A breve termine, il trio ha dunque chiesto «un certo grado di coordinamento» tra le aziende che lavorano sull'AI, al fine di garantire che lo sviluppo di modelli sempre più potenti si integri senza problemi (e derive, al di là dei riferimenti cinematografici) con la società. La priorità assoluta, insomma, va data alla sicurezza. Un coordinamento simile potrebbe avvenire attraverso un progetto guidato dal governo, ad esempio, o tramite un contratto collettivo per limitare la crescita della capacità dell'intelligenza artificiale.

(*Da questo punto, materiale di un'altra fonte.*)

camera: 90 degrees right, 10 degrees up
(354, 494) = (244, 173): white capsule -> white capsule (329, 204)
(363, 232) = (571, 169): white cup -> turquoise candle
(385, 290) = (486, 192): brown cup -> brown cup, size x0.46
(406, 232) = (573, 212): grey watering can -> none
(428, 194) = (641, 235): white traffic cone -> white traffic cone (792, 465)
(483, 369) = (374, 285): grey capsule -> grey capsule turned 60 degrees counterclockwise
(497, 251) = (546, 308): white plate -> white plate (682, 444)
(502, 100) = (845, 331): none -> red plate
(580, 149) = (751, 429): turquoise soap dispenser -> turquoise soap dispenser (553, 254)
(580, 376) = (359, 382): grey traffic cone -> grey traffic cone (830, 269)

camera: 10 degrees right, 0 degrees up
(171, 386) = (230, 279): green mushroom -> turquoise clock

I ricercatori hanno avvertito per decenni dei potenziali rischi della superintelligenza, ma con l'accelerazione dello sviluppo dell'AI, beh, tali rischi sono diventati decisamente più concreti. Il Center for AI Safety (CAIS), con sede negli Stati Uniti, da tempo al lavoro per «ridurre i rischi su scala sociale derivanti dall'intelligenza artificiale», ha descritto otto categorie di rischio «catastrofico» ed «esistenziale» che lo sviluppo dell'IA potrebbe comportare.

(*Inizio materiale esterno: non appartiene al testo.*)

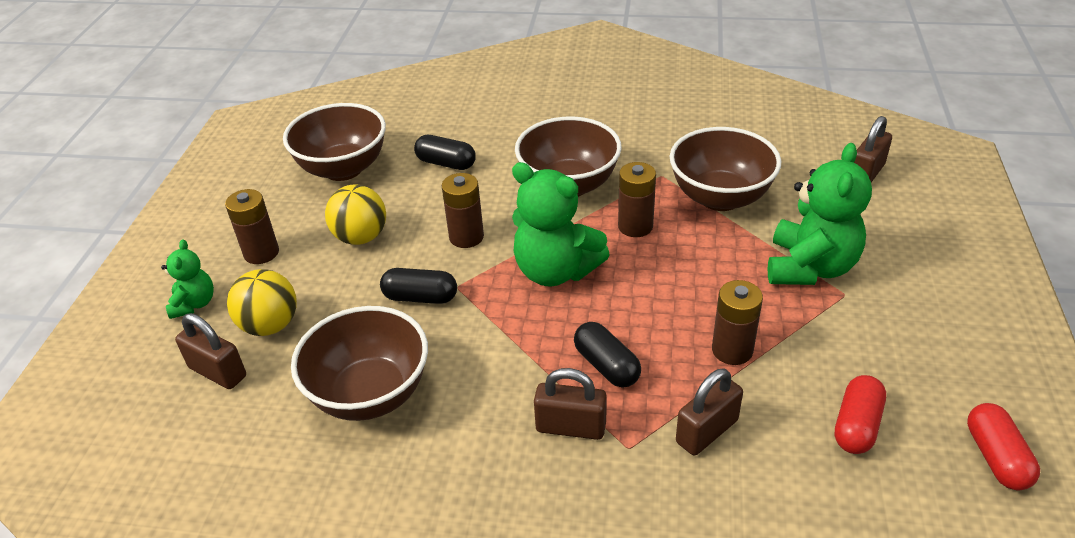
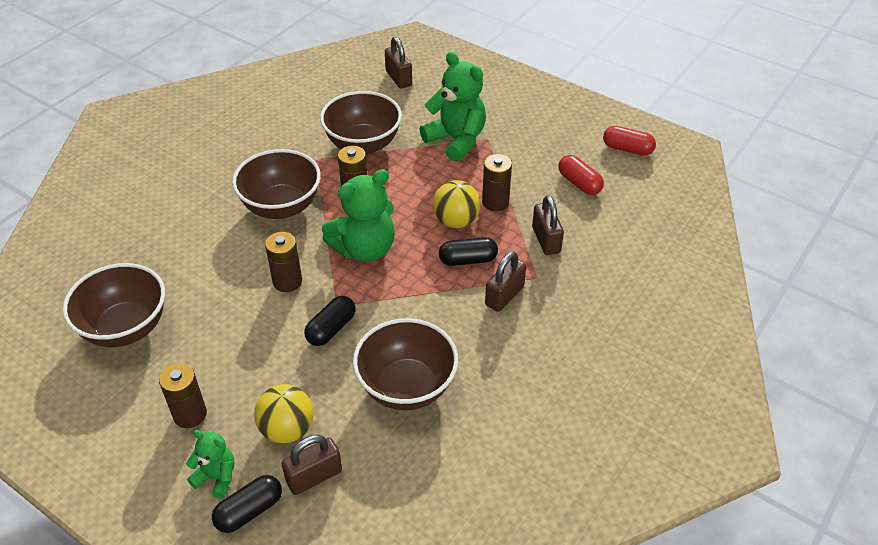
camera: 65 degrees left, 5 degrees up
(361, 237) = (230, 343): yellow ball -> yellow ball (456, 221)
(446, 163) = (186, 262): black capsule -> black capsule (249, 511)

Mentre alcuni temono che una potente AI distrugga completamente l'umanità, accidentalmente o di proposito, il CAIS ha descritto in dettaglio anche altri danni. Un mondo in cui ai sistemi di intelligenza artificiale viene consegnato volontariamente sempre più lavoro, per dire, potrebbe portare l'umanità a «perdere la capacità di autogovernarsi e diventare completamente dipendente dalle macchine». Si parla, in questo caso, di «indebolimento». E ancora: un piccolo gruppo di persone che controllano sistemi potenti potrebbe «rendere l'AI una forza centralizzante», portando a un «blocco del valore» o, meglio, a un eterno sistema di caste tra governati e governanti.

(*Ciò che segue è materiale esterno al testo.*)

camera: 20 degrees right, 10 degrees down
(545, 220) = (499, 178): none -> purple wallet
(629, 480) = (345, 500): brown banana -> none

I leader di OpenAI hanno ribadito che questi rischi significano una cosa soltanto. Ovvero, che «le persone in tutto il mondo dovrebbero decidere democraticamente i limiti e le impostazioni predefinite per i sistemi di intelligenza artificiale». Detto ciò, i tre hanno ammesso di non sapere ancora «come progettare un tale meccanismo». Guai, però, lasciare che lo sviluppo di sistemi sempre più potenti avvenga in maniera incontrollata. «Crediamo che questo sviluppo porterà a un mondo molto migliore di quello che possiamo immaginare oggi (ne stiamo già vedendo i primi esempi in aree come l'istruzione, il lavoro creativo e la produttività personale)» hanno scritto nella nota, spiegando infine perché, nonostante i rischi, è bene che questo sviluppo prosegua. «Fermare tutto ciò richiederebbe qualcosa come un regime di sorveglianza globale, e anche questo non è garantito che funzioni».